Alex Drobnitch

Profile
- Position: Guard

Personal information
- Born: November 25, 1913 Denver, Colorado, U.S.
- Died: June 2, 1960 (aged 46) Kersey, Colorado, U.S.
- Listed weight: 189 lb (86 kg)

Career information
- College: Denver
- NFL draft: 1937: 5th round, 41st overall pick

Career history
- New York Yankees (1937); St. Louis Gunners (1939); Buffalo Indians (1940); New York Americans (1941);

Awards and highlights
- First-team All-American (1936); Third-team All-American (1935);

= Alex Drobnitch =

American football player (1913–1960)

Alex Lewis Drobnitch (November 25, 1913 – June 2, 1960) was an American football player.
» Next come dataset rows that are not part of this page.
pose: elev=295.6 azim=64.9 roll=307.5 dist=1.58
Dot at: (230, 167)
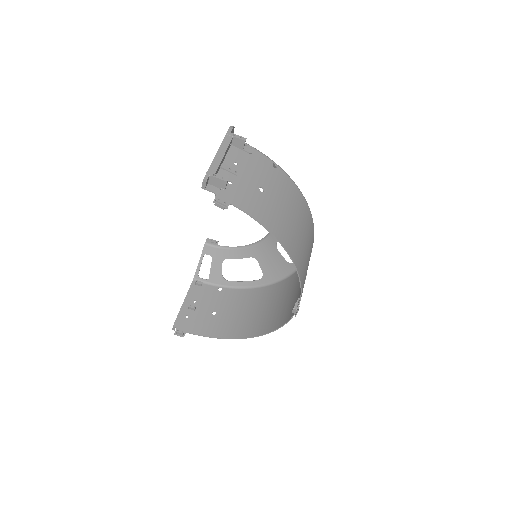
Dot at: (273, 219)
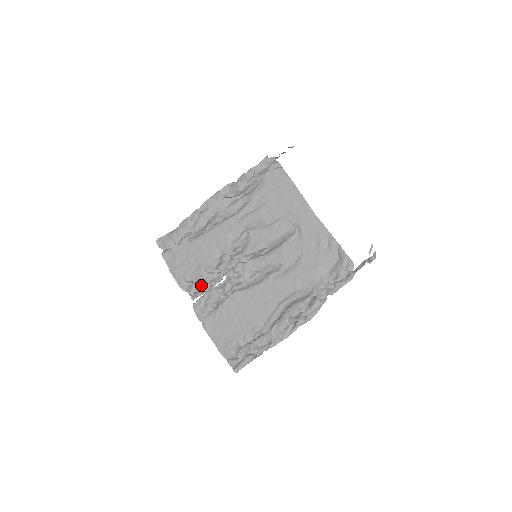
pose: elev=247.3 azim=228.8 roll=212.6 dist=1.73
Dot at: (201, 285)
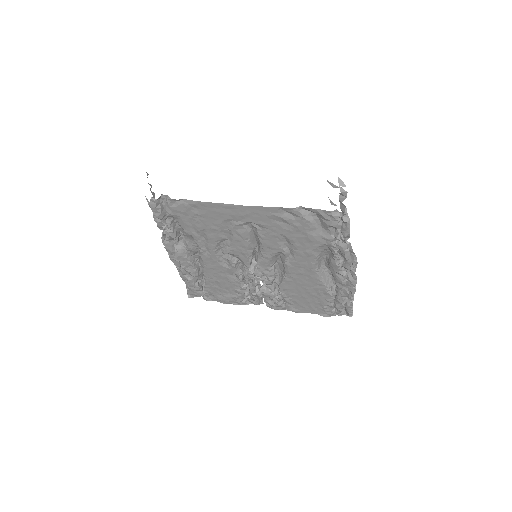
Dot at: (253, 297)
He played college football for the Denver Pioneers football team and was selected by the Newspaper Enterprise Association as a first-team guard on the 1936 College Football All-America Team. He was drafted in the fifth round of the 1937 NFL Draft. He later played professional football for New York Yankees in 1937, the Buffalo Indians in 1940, and the New York Americans in 1941. He was inducted into the University of Denver Athletic Hall of Fame in 1996.

Drobntich was born on November 25, 1913, in Denver. He raised on a farm near Eaton, Colorado. Drobntich died on June 2, 1960.